- **Selected passage**
>> BEGIN

Remember my wild animal analogy from several weeks ago. When a wild animal is backed into a corner as the West/EU has done to Iran there is always the potential for a fierce reaction.
The U.S. Navy announced it was sending four additional minesweepers to the Persian Gulf. This will double the number of minesweepers in the gulf. Iran has warned it will mine the Strait of Hormuz to close it if its own oil sales are hindered. The U.S carriers Abraham Lincoln and Carl Vinson currently in the Persian Gulf area will be joined by the carrier Enterprise sometime in the next week or so. Three carrier groups in a very small piece of ocean at the same time is a definite show of force.
Brent and WTI crude rallied sharply into Friday's close with Brent gaining $3.56 to $126 and WTI adding $2.04 to $107.15. Expect gasoline prices to go higher.
Brent Oil Chart
WTI Oil Chart
The economic calendar for next week is light with the major reports all relating to the housing sector. New home starts on Tuesday, new home sales on Friday and existing home sales on Wednesday. I expect positive numbers from all three reports. This could further stimulate the market, which is already in celebration mode over the banking stress test results.

>> END

- **Dataset excerpts**
>> BEGIN

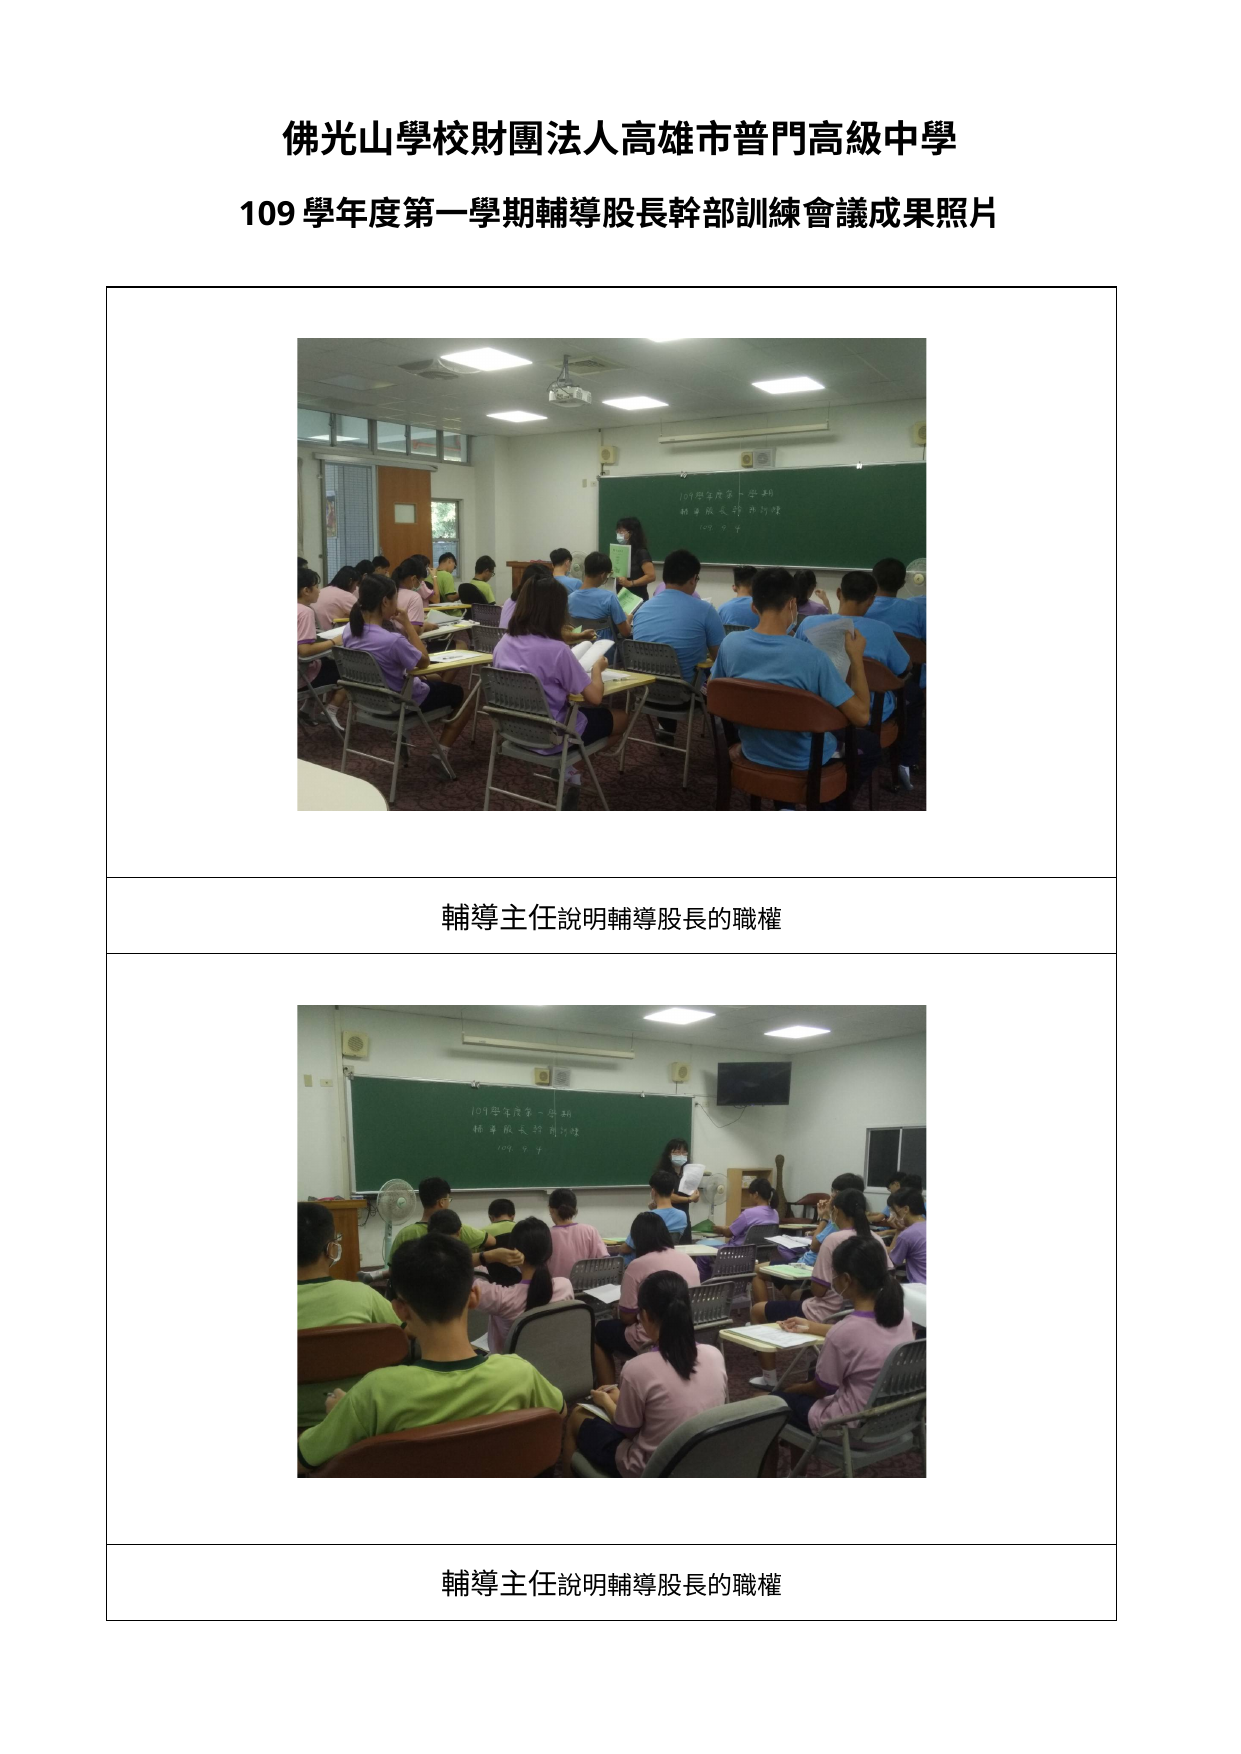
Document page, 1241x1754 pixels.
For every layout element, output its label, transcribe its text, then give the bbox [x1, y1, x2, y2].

table_cell 輔導主任說明輔導股長的職權 [107, 878, 1116, 953]
picture [297, 1005, 927, 1478]
table_cell [107, 954, 1116, 1543]
table_header [107, 288, 1116, 877]
text 佛光山學校財團法人高雄市普門高級中學 [118, 99, 1122, 174]
table_cell 輔導主任說明輔導股長的職權 [107, 1545, 1116, 1619]
picture [297, 338, 927, 811]
text 109學年度第一學期輔導股長幹部訓練會議成果照片 [118, 174, 1122, 249]
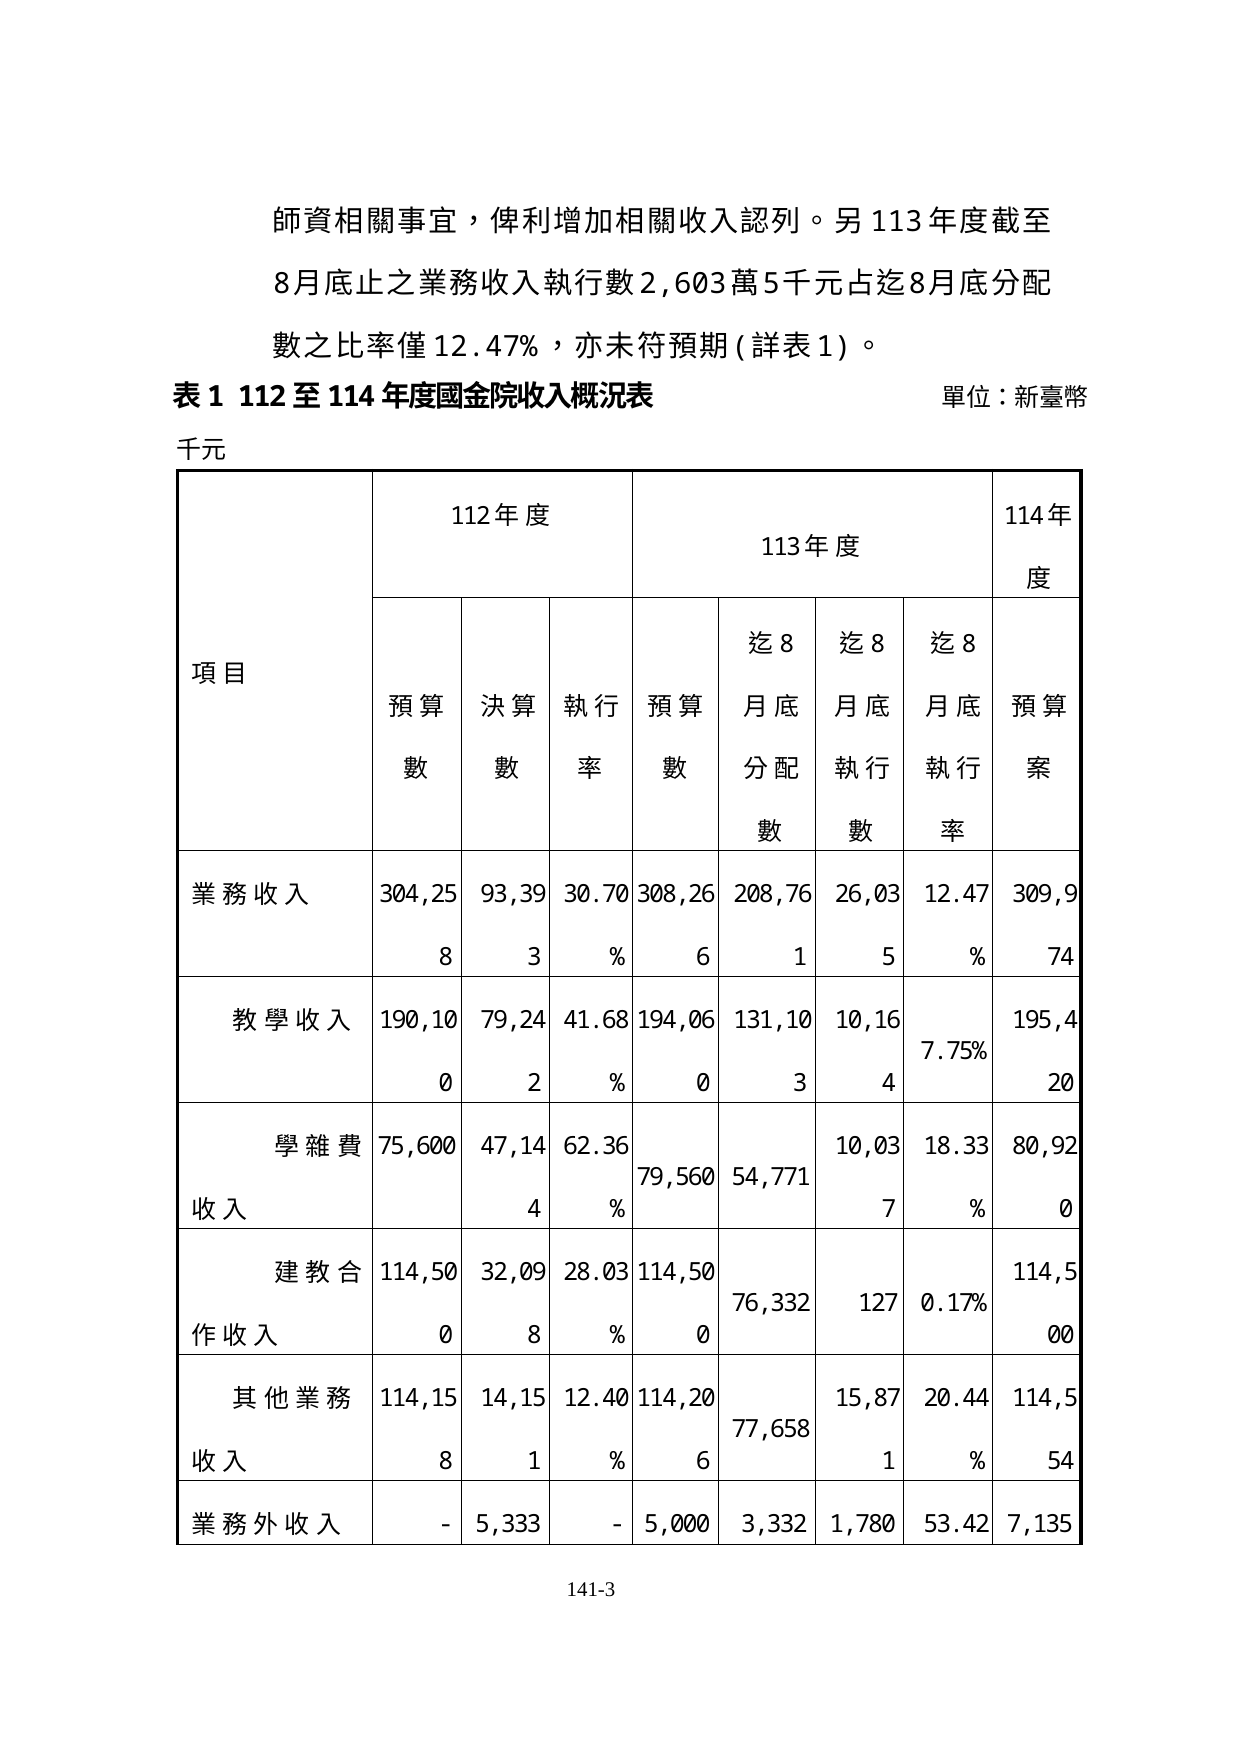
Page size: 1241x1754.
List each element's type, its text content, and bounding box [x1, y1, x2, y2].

>> END

- **Things to do**
1. Answer these questions from the market commentary:
(a) How many additional minesweepers did the U.S. Navy say it was sending to the Persian Gulf?
(b) What price did Brent crude reach at Friday's close?
(c) On which day is the new home sales report due?
2. Print the market commentary between "Brent and WTI" and "stress test results.", inclusive.
3. Continue the market commentary on Iran, oil and housing from its final sentence.
The records play no part in this work.

- **Responses to the exercise**
1.
(a) Four
(b) $126
(c) Friday

2.
Brent and WTI crude rallied sharply into Friday's close with Brent gaining $3.56 to $126 and WTI adding $2.04 to $107.15. Expect gasoline prices to go higher.
Brent Oil Chart
WTI Oil Chart
The economic calendar for next week is light with the major reports all relating to the housing sector. New home starts on Tuesday, new home sales on Friday and existing home sales on Wednesday. I expect positive numbers from all three reports. This could further stimulate the market, which is already in celebration mode over the banking stress test results.

3.
We are closing in on the end of the quarter and we have a real challenge brewing. Fund managers were caught off guard by the quick market rebound in early March and could be chasing stock prices into the end of the quarter in order to dress up their statements. No fund manager wants to show they are in fixed income investments or cash with the markets setting new multiyear highs.
On the downside the Q1 earnings are not shaping up well. S&P expects earnings for the S&P 500 to only grow at +0.52% for the quarter. That is down from the +7.5% in Q4 and nine quarters of double digit earnings growth prior to that. The odds are very good that will decline to a negative number in the weeks ahead. Since January 3rd S&P has downgraded estimates for nine of the ten sectors with technology the only sector currently expected to post a gain. Tech earnings are expected to increase by +2.6%. That is not exactly a rousing victory. The earnings estimates for the telecommunications sector have declined -15.3% and there has been a drop of -13.9% for the materials sector. Six sectors are expected to post a decline in earnings. Those are energy, materials, health care, financials, telecommunications and utilities.
S&P Earnings Estimate Revision Chart
Earnings growth estimates for the entire S&P for all of 2012 has declined to +6% with a rise of +13.5% in 2013. S&P expects U.S. GDP for all of 2012 at +2.1% and rising only to +2.3% in 2013. They claim problems that could derail their less than optimistic forecasts were:
A meltdown in Europe's debt situation. (Portugal, Spain, etc)
A spike in oil prices.
A geopolitical event.
Mounting tensions in the Middle East.
Gridlock in Washington leading to another ratings downgrade.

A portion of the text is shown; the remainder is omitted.